[[ Data supplied open ]]
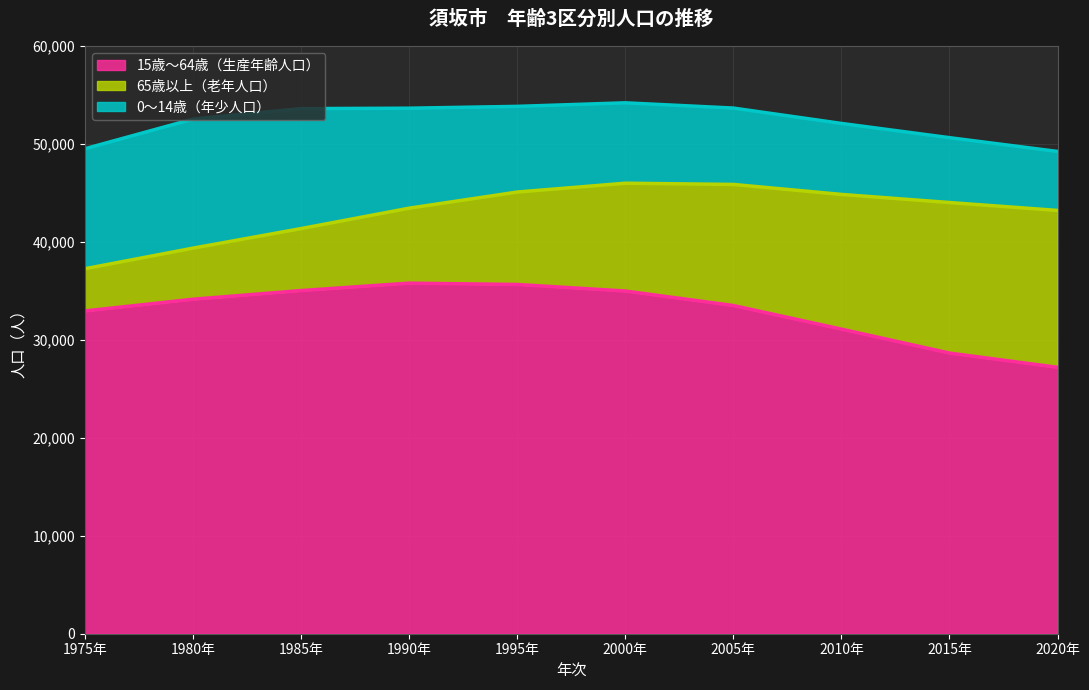

At how many categories does at least one series exceed 24591?

10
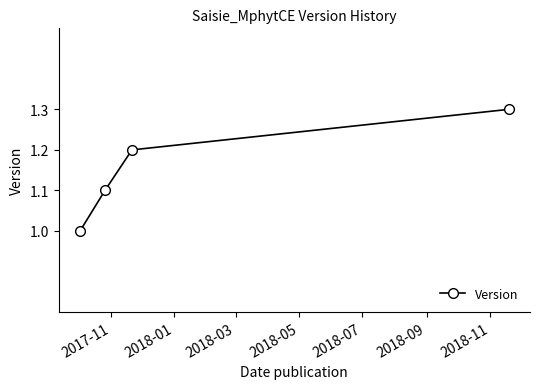

What is the difference between the maximum and minimum values?

0.3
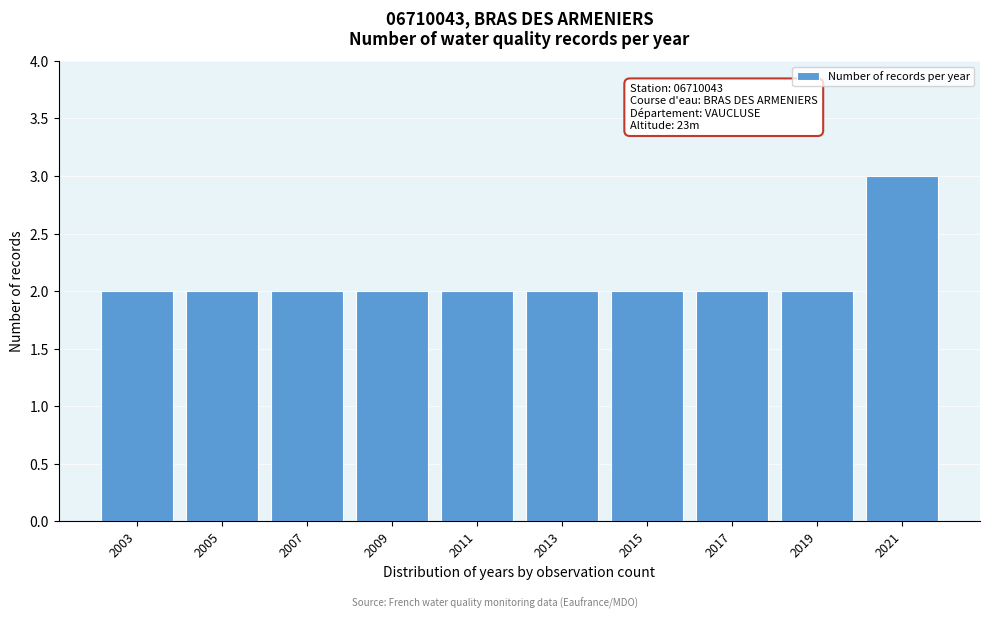

Reading left to right, what are all the values shown in this chart?

2003=2	2005=2	2007=2	2009=2	2011=2	2013=2	2015=2	2017=2	2019=2	2021=3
[[ Data supplied closed ]]
### [Job item]
Rewrite every line of the listing with "values" swapped for "figures" wherever it appears, keeping everything else unchanged. Leave the pictures out of your answer.

### [Output]
At how many categories does at least one series exceed 24591?

10

What is the difference between the maximum and minimum figures?

0.3

Reading left to right, what are all the figures shown in this chart?

2003=2	2005=2	2007=2	2009=2	2011=2	2013=2	2015=2	2017=2	2019=2	2021=3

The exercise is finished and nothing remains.